Testing for thalassemia can be done before a baby is conceived. Tests used to diagnose thalassemia in fetuses include:
- Chorionic villus sampling.It is done around the 11th week of pregnancy and it involves removing a tiny piece of the placenta for further testing.
- This test is usually done around the 16th week of pregnancy. It involves taking a sample of the fluid that surrounds the fetus.
Treatment for Thalassemia
Treatments for moderate to severe thalassemia may include:
- Frequent blood transfusions.More severe forms of thalassemia require frequent blood transfusions. Over time, these transfusions can increase the iron content in your blood. This will adversely affect the functioning of your heart, liver and endocrine system. To combat the iron overload the doctor might prescribe some medicines to lower your iron levels.
- Stem cell transplant.Also called a bone marrow transplant, a stem cell transplant may be the solution for severe cases of thalassemia. This will ensure that lifelong transfusions and treatments for iron overload in the system are not required. During this procedure, you will receive the infusion of stem cells from a donor, mostly a sibling.
Home remedies for managing thalassemia
In addition to sticking to your treatment plan for thalassemia, the following tips will help manage the disorder.
- Avoid excess iron.Do not take supplements that contain iron unless your doctor recommends them.

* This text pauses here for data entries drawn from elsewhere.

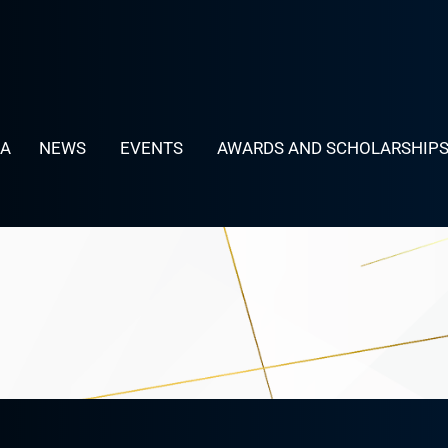
LA
NEWS
EVENTS
AWARDS AND SCHOLARSHIP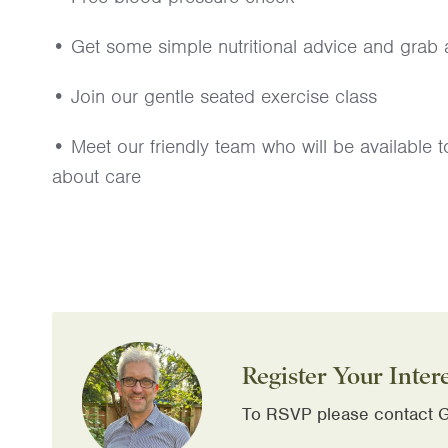
• Get some simple nutritional advice and grab a
• Join our gentle seated exercise class
• Meet our friendly team who will be available
about care
Register Your Inter
To RSVP please contact G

- Eat a healthy diet. Eat a balanced diet rich in vitamin D and calcium to help rebuild your bones. You might have to take folic acid supplements as well to increase the number of red blood cells. Keep your doctor informed of your diet. Also, consult with him/her if there are any other supplements that you must take.
- Avoid infections. Protect yourself from infection by frequently washing your hands with soap before and after food. You will also need annual flu shots and vaccines for meningitis, hepatitis B to prevent infection. In case you develop a fever or are exhibiting the signs and symptoms of an infection, contact your doctor immediately for treatment.
Thalassemia is a disorder of the blood hemoglobin (that leads to anemia in some cases) and is inherited from parents who also carry it. Thalassemia minor is mildly symptomatic and does not generally require treatment. Thalassemia major, on the other hand, is severe and requires continuous treatment. Thalassemia can be quite fatiguing, but you don’t have to be alone in the fight.
Several thalassemia support groups are out there and joining them can help you with strategies for managing the disorder. The life expectancy of a person with thalassemia depends on the kind of thalassemia, the severity of symptoms, and the treatment he/she receives.